Also – after reading ‘Female Chauvinist Pigs’ by Ariel Levy I realised just how many girls of school age who have sex aren’t concerned with their own pleasure. I think this should be rectified in school with discussions about sensitive bits, erogenous zones, ways to give pleasure, etc. It’s vitally important in relationships and also this would help to debunk the many myths about female sexuality that boys learn by reading porn.

I understand people’s fears about relationship education being hetero and marriage-centric, but notice the NSPCC did not say ‘marriage’ but ‘relationships’… so I think it’s encouraging. After all, that’s where most sex takes place.

tomhulley // Posted 8 May 2008 at 8:40 am

The problem with scientific ‘facts’ is that they may be misleading. Generations have learned about brave, competitive male seeds racing to inseminate (rape?) an egg. More accurately, the egg accepts or rejects. Fighting patriarchy means fighting patriarchal science.

Years ago, in the youth service, we used to focus on feelings instead of plumbing and talk about consent, choice and exploration. Counselling, in a broad sense, creates space for people to make their own decisions as free as possible from pressures.

Bad sex education imposes values, good sex education responds to enquiry. So, maybe it is not an issue of what kind of content but of how young people are engaged and of how much say they have in what they are taught.
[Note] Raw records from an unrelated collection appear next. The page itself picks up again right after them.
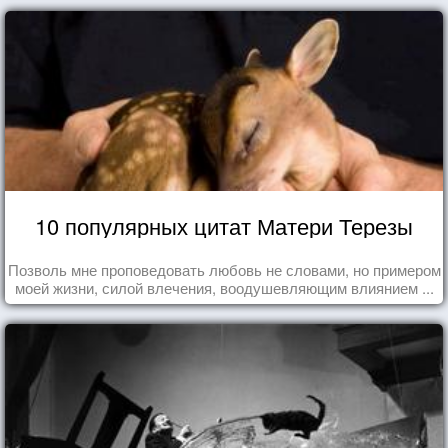
10 популярных цитат Матери Терезы
Позволь мне проповедовать любовь не словами, но примером
моей жизни, силой влечения, воодушевляющим влиянием ...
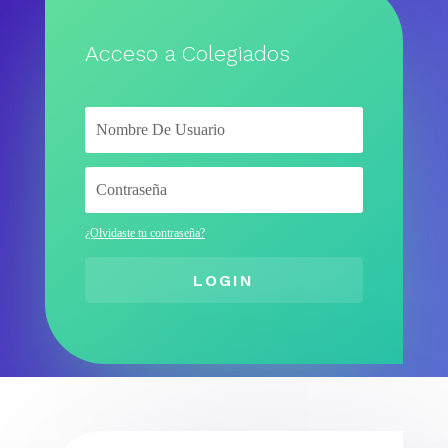
Acceso a Colegiados
¿Olvidaste tu contraseña?
LOGIN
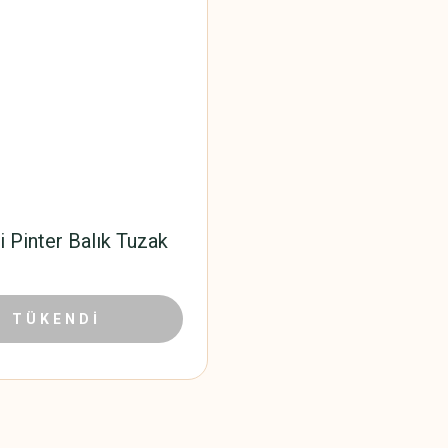
i Pinter Balık Tuzak
200,00 TL
TÜKENDİ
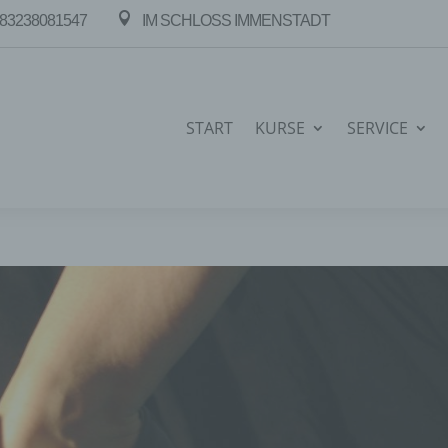

83238081547
IM SCHLOSS IMMENSTADT
START
KURSE
SERVICE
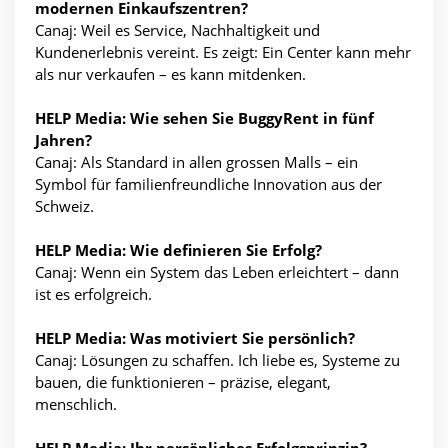
modernen Einkaufszentren?
Canaj: Weil es Service, Nachhaltigkeit und
Kundenerlebnis vereint. Es zeigt: Ein Center kann mehr
als nur verkaufen – es kann mitdenken.
HELP Media: Wie sehen Sie BuggyRent in fünf
Jahren?
Canaj: Als Standard in allen grossen Malls – ein
Symbol für familienfreundliche Innovation aus der
Schweiz.
HELP Media: Wie definieren Sie Erfolg?
Canaj: Wenn ein System das Leben erleichtert – dann
ist es erfolgreich.
HELP Media: Was motiviert Sie persönlich?
Canaj: Lösungen zu schaffen. Ich liebe es, Systeme zu
bauen, die funktionieren – präzise, elegant,
menschlich.
HELP Media: Ihr persönliches Erfolgsprinzip?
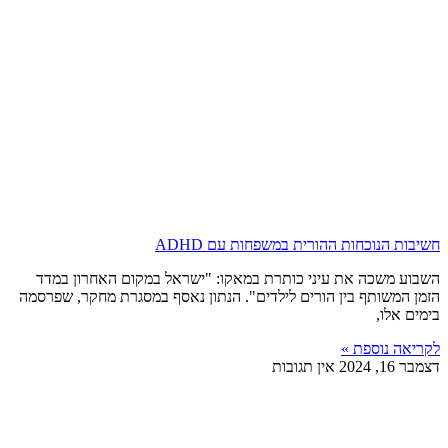
חשיבות הנוכחות ההורית במשפחות עם ADHD
השבוע משכה את עיני כותרת במאקו: "ישראל במקום האחרון במדד
הזמן המשותף בין הורים לילדים". הנתון נאסף במסגרת מחקר, שפרסמה
בימים אלו,
לקריאה נוספת »
דצמבר 16, 2024
אין תגובות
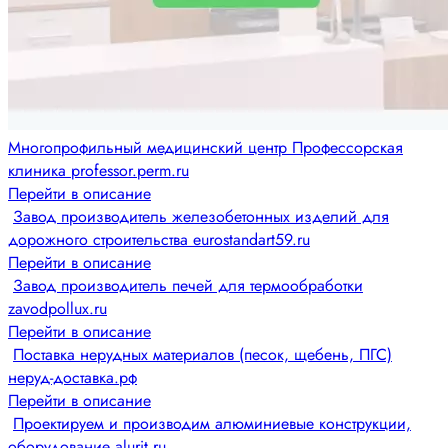
Многопрофильный медицинский центр Профессорская
клиника professor.perm.ru
Перейти в описание
Завод производитель железобетонных изделий для
дорожного строительства eurostandart59.ru
Перейти в описание
Завод производитель печей для термообработки
zavodpollux.ru
Перейти в описание
Поставка нерудных материалов (песок, щебень, ПГС)
неруд-доставка.рф
Перейти в описание
Проектируем и производим алюминиевые конструкции,
оборудование alurit.ru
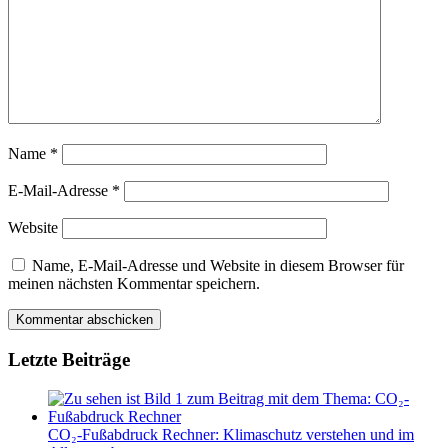
Name
*
E-Mail-Adresse
*
Website
Name, E-Mail-Adresse und Website in diesem Browser für
meinen nächsten Kommentar speichern.
Letzte Beiträge
CO₂-Fußabdruck Rechner: Klimaschutz verstehen und im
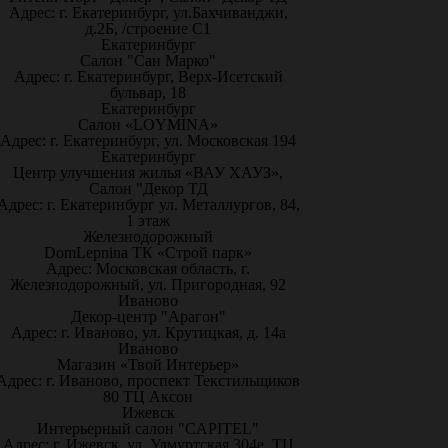
Адрес: г. Екатеринбург, ул.Бахчиванджи,
д.2Б, /строение С1
Екатеринбург
Салон "Сан Марко"
Адрес: г. Екатеринбург, Верх-Исетский
бульвар, 18
Екатеринбург
Салон «LOYMINA»
Адрес: г. Екатеринбург, ул. Московская 194
Екатеринбург
Центр улучшения жилья «ВАУ ХАУЗ»,
Салон "Декор ТД
Адрес: г. Екатеринбург ул. Металлургов, 84,
1 этаж
Железнодорожный
DomLepnina ТК «Строй парк»
Адрес: Московская область, г.
Железнодорожный, ул. Пригородная, 92
Иваново
Декор-центр "Арагон"
Адрес: г. Иваново, ул. Крутицкая, д. 14а
Иваново
Магазин «Твой Интерьер»
Адрес: г. Иваново, проспект Текстильщиков
80 ТЦ Аксон
Ижевск
Интерьерный салон "CAPITEL"
Адрес: г. Ижевск, ул. Удмуртская 304е, ТЦ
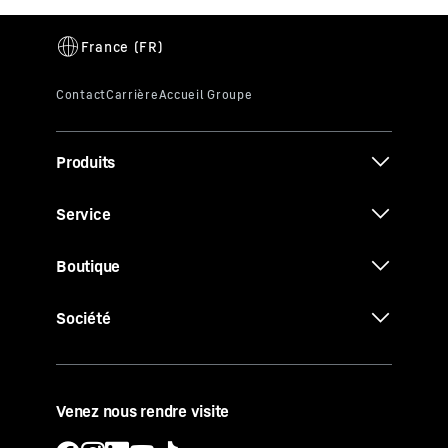
Produits
Service
Boutique
Société
Venez nous rendre visite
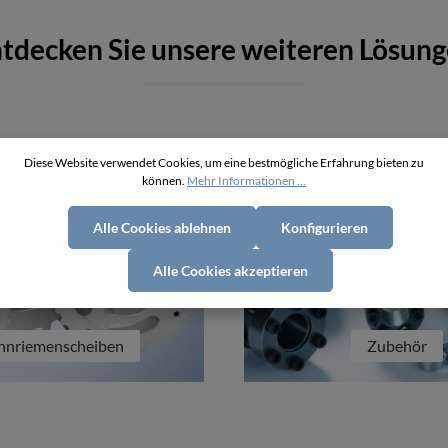
tdecken Sie unsere weiteren Lösun
Diese Website verwendet Cookies, um eine bestmögliche Erfahrung bieten zu
können.
Mehr Informationen ...
Alle Cookies ablehnen
Konfigurieren
Alle Cookies akzeptieren
hnriemenscheiben
Zubehör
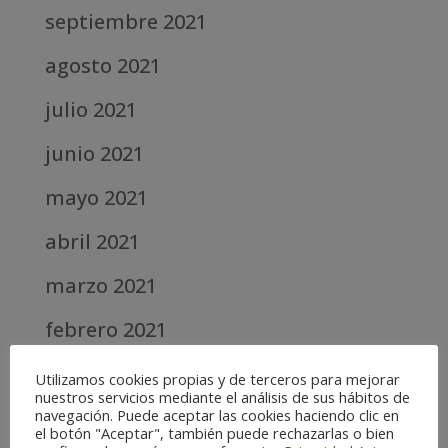
septiembre 2021
agosto 2021
julio 2021
junio 2021
mayo 2021
abril 2021
marzo 2021
febrero 2021
diciembre 2020
Utilizamos cookies propias y de terceros para mejorar
nuestros servicios mediante el análisis de sus hábitos de
abril 2020
navegación. Puede aceptar las cookies haciendo clic en
el botón "Aceptar", también puede rechazarlas o bien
Danielle // Posted 10 May 2008 at 1:30 pm

On a different note, apparently education is bad for your sex life:

Hannah // Posted 11 May 2008 at 6:59 pm

Maybe educated girls are less satisfied because they are more aware of shortcomings, inequalities etc…for example now I read the f word I’m more aware of what I can rightfully expect, which may not be the same as what I receive.

Or perhaps it’s actually clever boys aren’t good in bed and clever girls mix with clever boys? Girls are getting the blame for bad sex because they’re educated here when it could just as easily be the other way round!